EXTRACT TO READ.

==========

# Ads Ingestion & Scoring (majidapi + Normalize/Dedup/Median/Score)

## Goals
- Pull ads (bama/divar), normalize to canonical schema, deduplicate, compute city medians, score opportunities, persist with reasons.

## majidapi Endpoints (Bama + Divar)

### Bama (authoritative per majidapi docs)
- List latest:
  - `GET https://api.majidapi.ir/bama?action=latest&page=1`
- Search:
  - `GET https://api.majidapi.ir/bama?action=search&s=<brand_or_model>&page=1`
- Details:
  - `GET https://api.majidapi.ir/bama?action=details&code=<CODE>`
- Car price (optional):
  - `GET https://api.majidapi.ir/bama?action=carPrice&brand=<BRAND>`
- Motorcycle price (optional):
  - `GET https://api.majidapi.ir/bama?action=motorcyclePrice&brand=<BRAND>`

**Important Limitations:**
- **No City Filtering**: Bama API does not support city-specific search parameters
- **Location in Response**: City information is available in `detail.location` field (e.g., "تهران / کلاهدوز")
- **Smart Search Required**: We implement multi-page search with city filtering on our end

Notes
- Auth: when required, send `Authorization: Bearer $MAJIDAPI_TOKEN` header (keep token in `.env`).
- Params: `action` mandatory; `page` 1-based; `s` is brand/model text; `code` is ad identifier.
- Timeout/Retry: 10s timeout, up to 2 retries with exponential backoff on 429/5xx.
- Normalization: map fields to our canonical schema (see below).

Response mapping (typical)
- Input fields (examples, may vary): `code`, `title`, `brand`, `model`, `year`, `km`, `city`, `price`, `body_status`, `link`.
- Normalize to: `{source:'bama', code, brand, model, trim?, year:int, km:int, city_id?, price:int, body_status, link, contact_ref?}`.

### Divar Scraper via majidapi (City-Specific URLs)
- Endpoint: `GET https://api.majidapi.ir/tools/scraper` with query params:
  - `url` (required): percent-encoded target page (e.g., `https%3A%2F%2Fdivar.ir%2Fs%2Ftehran%2Fcar`).
  - `className` (required for list extraction): CSS class of item containers, e.g., `kt-post-card`.
  - `id` (optional): element id when you target a specific node on a page.
  - `token` (required by service): token obtained from majidapi's Telegram bot.

**Key Advantages over Bama:**
- **City Filtering Support**: Divar URLs support city-specific filtering (`/s/tehran/car`)
- **No Multi-Page Search Needed**: Single page per city provides sufficient results
- **Stable HTML Structure**: Consistent CSS selectors for parsing
- **Direct City Mapping**: URL slug directly maps to city_id

**Implementation Flow:**
1) **City-Specific URL Construction**:
   - Build Divar list URL: `https://divar.ir/s/<city>/car` (e.g., `tehran`, `mashhad`)

==========

EXERCISE INSTRUCTIONS.
[a] In the ads ingestion notes, what timeout and retry policy applies to majidapi calls?
[b] List every value of the `action` parameter that the ads ingestion notes give for the Bama endpoints.
[c] Summarize the ads ingestion notes in two sentences.
The records that come next are separate from the ads ingestion notes.

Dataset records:
==========

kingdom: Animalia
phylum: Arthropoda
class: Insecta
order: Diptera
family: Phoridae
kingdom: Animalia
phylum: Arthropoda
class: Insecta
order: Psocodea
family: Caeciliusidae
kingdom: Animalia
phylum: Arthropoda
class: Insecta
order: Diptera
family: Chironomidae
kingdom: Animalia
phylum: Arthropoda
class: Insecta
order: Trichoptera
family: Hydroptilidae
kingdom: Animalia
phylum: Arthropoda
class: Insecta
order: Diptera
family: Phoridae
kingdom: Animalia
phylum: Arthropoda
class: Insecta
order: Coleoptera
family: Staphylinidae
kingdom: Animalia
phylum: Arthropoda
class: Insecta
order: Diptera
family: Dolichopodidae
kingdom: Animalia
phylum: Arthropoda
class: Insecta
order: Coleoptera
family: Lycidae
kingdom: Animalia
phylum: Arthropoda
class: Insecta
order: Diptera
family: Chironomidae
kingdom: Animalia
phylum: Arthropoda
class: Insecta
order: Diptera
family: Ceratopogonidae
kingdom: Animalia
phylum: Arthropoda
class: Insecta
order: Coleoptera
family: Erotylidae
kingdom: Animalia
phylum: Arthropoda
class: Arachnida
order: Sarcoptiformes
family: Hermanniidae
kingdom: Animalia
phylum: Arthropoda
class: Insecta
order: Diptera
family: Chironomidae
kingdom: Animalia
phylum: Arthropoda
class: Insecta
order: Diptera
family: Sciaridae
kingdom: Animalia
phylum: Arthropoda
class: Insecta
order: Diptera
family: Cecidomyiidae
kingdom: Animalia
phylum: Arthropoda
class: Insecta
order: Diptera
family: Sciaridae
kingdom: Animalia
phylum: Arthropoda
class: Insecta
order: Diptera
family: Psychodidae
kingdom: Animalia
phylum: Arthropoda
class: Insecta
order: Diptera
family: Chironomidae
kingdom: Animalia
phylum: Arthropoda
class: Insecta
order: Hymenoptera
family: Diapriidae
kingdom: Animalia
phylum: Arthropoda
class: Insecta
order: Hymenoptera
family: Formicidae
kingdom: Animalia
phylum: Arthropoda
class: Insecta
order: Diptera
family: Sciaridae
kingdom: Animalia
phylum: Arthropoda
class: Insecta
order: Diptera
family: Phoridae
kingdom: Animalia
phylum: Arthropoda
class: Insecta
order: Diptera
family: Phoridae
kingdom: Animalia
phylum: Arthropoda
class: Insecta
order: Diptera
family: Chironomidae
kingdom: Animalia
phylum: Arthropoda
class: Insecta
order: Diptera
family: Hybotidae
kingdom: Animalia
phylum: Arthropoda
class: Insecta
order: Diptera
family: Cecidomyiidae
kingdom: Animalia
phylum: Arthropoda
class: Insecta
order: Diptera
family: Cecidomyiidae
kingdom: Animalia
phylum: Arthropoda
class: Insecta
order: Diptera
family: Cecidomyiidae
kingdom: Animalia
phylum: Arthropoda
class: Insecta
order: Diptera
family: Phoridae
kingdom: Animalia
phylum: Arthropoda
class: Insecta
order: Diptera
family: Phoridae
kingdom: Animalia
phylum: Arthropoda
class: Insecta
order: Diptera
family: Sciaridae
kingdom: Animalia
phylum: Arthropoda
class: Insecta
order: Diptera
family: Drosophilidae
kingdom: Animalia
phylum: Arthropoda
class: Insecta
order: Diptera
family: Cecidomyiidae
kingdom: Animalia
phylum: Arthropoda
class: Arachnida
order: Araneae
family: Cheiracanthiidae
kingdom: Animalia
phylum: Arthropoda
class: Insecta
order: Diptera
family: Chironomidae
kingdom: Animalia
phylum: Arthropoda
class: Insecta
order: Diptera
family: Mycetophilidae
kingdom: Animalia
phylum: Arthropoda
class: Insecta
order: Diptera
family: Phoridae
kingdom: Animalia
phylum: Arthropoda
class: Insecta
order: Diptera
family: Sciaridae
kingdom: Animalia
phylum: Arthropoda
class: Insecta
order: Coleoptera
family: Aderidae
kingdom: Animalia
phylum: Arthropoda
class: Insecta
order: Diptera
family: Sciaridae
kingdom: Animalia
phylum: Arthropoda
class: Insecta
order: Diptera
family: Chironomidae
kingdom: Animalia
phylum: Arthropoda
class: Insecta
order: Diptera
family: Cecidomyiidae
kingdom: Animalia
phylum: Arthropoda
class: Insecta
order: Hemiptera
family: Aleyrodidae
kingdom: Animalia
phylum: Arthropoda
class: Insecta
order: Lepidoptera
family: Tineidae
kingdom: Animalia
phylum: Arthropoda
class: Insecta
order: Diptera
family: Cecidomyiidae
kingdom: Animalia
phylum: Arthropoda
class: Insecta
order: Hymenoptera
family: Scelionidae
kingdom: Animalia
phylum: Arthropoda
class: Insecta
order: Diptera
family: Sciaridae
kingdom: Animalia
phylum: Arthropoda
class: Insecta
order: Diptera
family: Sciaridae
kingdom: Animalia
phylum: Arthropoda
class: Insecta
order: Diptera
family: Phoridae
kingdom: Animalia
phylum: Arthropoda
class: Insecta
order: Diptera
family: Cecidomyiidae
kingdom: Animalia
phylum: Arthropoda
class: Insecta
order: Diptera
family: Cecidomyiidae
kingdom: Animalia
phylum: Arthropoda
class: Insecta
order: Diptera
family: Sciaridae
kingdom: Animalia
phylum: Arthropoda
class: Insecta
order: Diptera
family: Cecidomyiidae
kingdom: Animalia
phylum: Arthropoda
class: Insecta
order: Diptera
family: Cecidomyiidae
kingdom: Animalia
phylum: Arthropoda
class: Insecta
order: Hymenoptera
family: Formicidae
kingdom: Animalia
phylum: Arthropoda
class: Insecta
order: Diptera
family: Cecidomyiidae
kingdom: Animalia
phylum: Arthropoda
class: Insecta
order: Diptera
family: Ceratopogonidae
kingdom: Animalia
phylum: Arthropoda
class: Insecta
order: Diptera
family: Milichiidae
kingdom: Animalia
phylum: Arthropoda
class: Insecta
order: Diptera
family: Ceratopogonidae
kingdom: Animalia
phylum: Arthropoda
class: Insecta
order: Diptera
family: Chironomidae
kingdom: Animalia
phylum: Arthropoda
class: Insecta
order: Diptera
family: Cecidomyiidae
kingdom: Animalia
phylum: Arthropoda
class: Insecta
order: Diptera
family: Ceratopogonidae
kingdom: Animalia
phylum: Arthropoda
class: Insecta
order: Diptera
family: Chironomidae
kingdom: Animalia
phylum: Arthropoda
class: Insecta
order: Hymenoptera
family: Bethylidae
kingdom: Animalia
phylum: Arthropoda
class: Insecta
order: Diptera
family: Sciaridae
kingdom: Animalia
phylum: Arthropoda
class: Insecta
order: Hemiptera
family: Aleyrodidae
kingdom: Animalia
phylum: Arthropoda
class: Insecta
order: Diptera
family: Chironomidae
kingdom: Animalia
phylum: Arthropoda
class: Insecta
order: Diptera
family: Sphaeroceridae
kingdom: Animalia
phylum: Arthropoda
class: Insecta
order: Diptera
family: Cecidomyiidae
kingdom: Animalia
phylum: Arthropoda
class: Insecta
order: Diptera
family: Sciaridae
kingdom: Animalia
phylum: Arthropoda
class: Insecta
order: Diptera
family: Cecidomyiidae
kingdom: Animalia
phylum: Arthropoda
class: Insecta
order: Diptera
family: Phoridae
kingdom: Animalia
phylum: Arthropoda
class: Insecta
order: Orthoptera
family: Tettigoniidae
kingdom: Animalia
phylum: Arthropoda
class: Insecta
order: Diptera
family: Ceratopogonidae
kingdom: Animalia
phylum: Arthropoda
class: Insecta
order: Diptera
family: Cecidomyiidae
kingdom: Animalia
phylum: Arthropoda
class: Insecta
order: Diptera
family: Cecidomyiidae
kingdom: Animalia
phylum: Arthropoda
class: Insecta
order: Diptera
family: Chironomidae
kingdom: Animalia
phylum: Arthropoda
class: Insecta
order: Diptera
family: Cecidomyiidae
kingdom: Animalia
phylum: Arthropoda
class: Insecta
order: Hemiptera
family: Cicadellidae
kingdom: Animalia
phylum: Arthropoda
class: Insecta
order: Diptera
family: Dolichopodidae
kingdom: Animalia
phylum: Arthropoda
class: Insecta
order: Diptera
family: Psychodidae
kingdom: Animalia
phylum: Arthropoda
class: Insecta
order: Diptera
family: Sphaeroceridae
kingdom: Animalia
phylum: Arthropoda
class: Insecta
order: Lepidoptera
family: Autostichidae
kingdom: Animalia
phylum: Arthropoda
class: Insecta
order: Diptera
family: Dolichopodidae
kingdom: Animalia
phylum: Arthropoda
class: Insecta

==========

COMPLETE ANSWERS.
[a] A 10-second timeout, with up to 2 retries using exponential backoff on 429/5xx responses.

[b]
- `latest`
- `search`
- `details`
- `carPrice`
- `motorcyclePrice`

[c] The notes describe pulling car ads from Bama and Divar through majidapi, normalizing them to a canonical schema, deduplicating them, computing city medians, scoring opportunities and persisting the results with reasons. Bama's API cannot filter by city, so the system searches multiple pages and filters by city itself, while the Divar scraper uses city-specific URLs such as `/s/tehran/car`.